*** Opening RECORDS SUPPLIED ***

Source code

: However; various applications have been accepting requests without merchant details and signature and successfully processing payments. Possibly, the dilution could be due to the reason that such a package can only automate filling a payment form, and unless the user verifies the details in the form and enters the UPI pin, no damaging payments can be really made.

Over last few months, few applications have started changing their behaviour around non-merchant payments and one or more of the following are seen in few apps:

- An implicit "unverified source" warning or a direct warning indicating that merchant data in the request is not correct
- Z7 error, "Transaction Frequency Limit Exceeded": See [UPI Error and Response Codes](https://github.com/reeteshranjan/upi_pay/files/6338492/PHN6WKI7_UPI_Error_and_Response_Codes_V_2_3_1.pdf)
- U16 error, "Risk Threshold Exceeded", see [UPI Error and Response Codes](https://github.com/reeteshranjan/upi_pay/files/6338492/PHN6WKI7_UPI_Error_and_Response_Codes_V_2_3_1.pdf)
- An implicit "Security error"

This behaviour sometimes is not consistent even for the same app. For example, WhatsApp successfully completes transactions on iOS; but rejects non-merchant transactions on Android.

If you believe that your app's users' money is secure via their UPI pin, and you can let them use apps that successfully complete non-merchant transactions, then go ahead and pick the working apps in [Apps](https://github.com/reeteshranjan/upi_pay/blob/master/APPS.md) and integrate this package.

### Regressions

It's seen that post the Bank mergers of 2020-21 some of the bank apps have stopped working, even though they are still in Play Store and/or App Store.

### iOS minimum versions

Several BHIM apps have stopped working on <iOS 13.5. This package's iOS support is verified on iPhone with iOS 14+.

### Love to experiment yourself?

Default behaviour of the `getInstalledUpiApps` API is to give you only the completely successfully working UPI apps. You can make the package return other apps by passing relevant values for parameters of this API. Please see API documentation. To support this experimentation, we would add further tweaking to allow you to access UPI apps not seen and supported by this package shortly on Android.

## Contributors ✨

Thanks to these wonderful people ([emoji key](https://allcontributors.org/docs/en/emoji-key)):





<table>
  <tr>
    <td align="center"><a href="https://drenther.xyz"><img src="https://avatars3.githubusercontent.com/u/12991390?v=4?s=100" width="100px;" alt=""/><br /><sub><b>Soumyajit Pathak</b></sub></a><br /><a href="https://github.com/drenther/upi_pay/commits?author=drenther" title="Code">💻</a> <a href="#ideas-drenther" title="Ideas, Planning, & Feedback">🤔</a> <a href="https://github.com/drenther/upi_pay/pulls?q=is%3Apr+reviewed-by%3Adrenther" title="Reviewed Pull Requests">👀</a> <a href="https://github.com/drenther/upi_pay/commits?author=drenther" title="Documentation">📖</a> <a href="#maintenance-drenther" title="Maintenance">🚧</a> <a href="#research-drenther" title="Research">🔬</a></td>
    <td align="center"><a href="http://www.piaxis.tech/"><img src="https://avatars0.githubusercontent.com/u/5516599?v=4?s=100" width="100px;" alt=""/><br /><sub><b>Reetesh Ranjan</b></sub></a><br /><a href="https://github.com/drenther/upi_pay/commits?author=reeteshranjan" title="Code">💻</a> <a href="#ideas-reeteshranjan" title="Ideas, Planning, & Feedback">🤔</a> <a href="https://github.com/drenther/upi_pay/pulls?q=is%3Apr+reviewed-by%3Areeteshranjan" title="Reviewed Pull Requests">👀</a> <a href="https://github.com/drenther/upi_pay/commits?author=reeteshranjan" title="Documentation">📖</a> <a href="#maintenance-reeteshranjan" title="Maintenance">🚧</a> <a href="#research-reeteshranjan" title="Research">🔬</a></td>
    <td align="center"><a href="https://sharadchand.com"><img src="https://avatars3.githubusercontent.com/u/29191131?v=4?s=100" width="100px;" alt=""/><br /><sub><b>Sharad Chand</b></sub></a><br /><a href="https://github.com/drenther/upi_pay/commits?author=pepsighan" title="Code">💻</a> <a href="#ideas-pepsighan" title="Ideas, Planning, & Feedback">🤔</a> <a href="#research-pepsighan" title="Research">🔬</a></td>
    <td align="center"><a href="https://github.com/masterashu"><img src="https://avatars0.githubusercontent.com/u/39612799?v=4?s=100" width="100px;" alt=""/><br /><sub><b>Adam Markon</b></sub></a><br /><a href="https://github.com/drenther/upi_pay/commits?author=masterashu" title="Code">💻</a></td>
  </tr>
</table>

*** Closing RECORDS SUPPLIED ***

• EXERCISE REQUIREMENTS
Rewrite every line of the records as a numbered list, leaving out the blank lines.

• TASK RESPONSE
1. Source code
2. : However; various applications have been accepting requests without merchant details and signature and successfully processing payments. Possibly, the dilution could be due to the reason that such a package can only automate filling a payment form, and unless the user verifies the details in the form and enters the UPI pin, no damaging payments can be really made.
3. Over last few months, few applications have started changing their behaviour around non-merchant payments and one or more of the following are seen in few apps:
4. - An implicit "unverified source" warning or a direct warning indicating that merchant data in the request is not correct
5. - Z7 error, "Transaction Frequency Limit Exceeded": See [UPI Error and Response Codes](https://github.com/reeteshranjan/upi_pay/files/6338492/PHN6WKI7_UPI_Error_and_Response_Codes_V_2_3_1.pdf)
6. - U16 error, "Risk Threshold Exceeded", see [UPI Error and Response Codes](https://github.com/reeteshranjan/upi_pay/files/6338492/PHN6WKI7_UPI_Error_and_Response_Codes_V_2_3_1.pdf)
7. - An implicit "Security error"
8. This behaviour sometimes is not consistent even for the same app. For example, WhatsApp successfully completes transactions on iOS; but rejects non-merchant transactions on Android.
9. If you believe that your app's users' money is secure via their UPI pin, and you can let them use apps that successfully complete non-merchant transactions, then go ahead and pick the working apps in [Apps](https://github.com/reeteshranjan/upi_pay/blob/master/APPS.md) and integrate this package.
10. ### Regressions
11. It's seen that post the Bank mergers of 2020-21 some of the bank apps have stopped working, even though they are still in Play Store and/or App Store.
12. ### iOS minimum versions
13. Several BHIM apps have stopped working on <iOS 13.5. This package's iOS support is verified on iPhone with iOS 14+.
14. ### Love to experiment yourself?
15. Default behaviour of the `getInstalledUpiApps` API is to give you only the completely successfully working UPI apps. You can make the package return other apps by passing relevant values for parameters of this API. Please see API documentation. To support this experimentation, we would add further tweaking to allow you to access UPI apps not seen and supported by this package shortly on Android.
16. ## Contributors ✨
17. Thanks to these wonderful people ([emoji key](https://allcontributors.org/docs/en/emoji-key)):
18. <table>
19.   <tr>
20.     <td align="center"><a href="https://drenther.xyz"><img src="https://avatars3.githubusercontent.com/u/12991390?v=4?s=100" width="100px;" alt=""/><br /><sub><b>Soumyajit Pathak</b></sub></a><br /><a href="https://github.com/drenther/upi_pay/commits?author=drenther" title="Code">💻</a> <a href="#ideas-drenther" title="Ideas, Planning, & Feedback">🤔</a> <a href="https://github.com/drenther/upi_pay/pulls?q=is%3Apr+reviewed-by%3Adrenther" title="Reviewed Pull Requests">👀</a> <a href="https://github.com/drenther/upi_pay/commits?author=drenther" title="Documentation">📖</a> <a href="#maintenance-drenther" title="Maintenance">🚧</a> <a href="#research-drenther" title="Research">🔬</a></td>
21.     <td align="center"><a href="http://www.piaxis.tech/"><img src="https://avatars0.githubusercontent.com/u/5516599?v=4?s=100" width="100px;" alt=""/><br /><sub><b>Reetesh Ranjan</b></sub></a><br /><a href="https://github.com/drenther/upi_pay/commits?author=reeteshranjan" title="Code">💻</a> <a href="#ideas-reeteshranjan" title="Ideas, Planning, & Feedback">🤔</a> <a href="https://github.com/drenther/upi_pay/pulls?q=is%3Apr+reviewed-by%3Areeteshranjan" title="Reviewed Pull Requests">👀</a> <a href="https://github.com/drenther/upi_pay/commits?author=reeteshranjan" title="Documentation">📖</a> <a href="#maintenance-reeteshranjan" title="Maintenance">🚧</a> <a href="#research-reeteshranjan" title="Research">🔬</a></td>
22.     <td align="center"><a href="https://sharadchand.com"><img src="https://avatars3.githubusercontent.com/u/29191131?v=4?s=100" width="100px;" alt=""/><br /><sub><b>Sharad Chand</b></sub></a><br /><a href="https://github.com/drenther/upi_pay/commits?author=pepsighan" title="Code">💻</a> <a href="#ideas-pepsighan" title="Ideas, Planning, & Feedback">🤔</a> <a href="#research-pepsighan" title="Research">🔬</a></td>
23.     <td align="center"><a href="https://github.com/masterashu"><img src="https://avatars0.githubusercontent.com/u/39612799?v=4?s=100" width="100px;" alt=""/><br /><sub><b>Adam Markon</b></sub></a><br /><a href="https://github.com/drenther/upi_pay/commits?author=masterashu" title="Code">💻</a></td>
24.   </tr>
25. </table>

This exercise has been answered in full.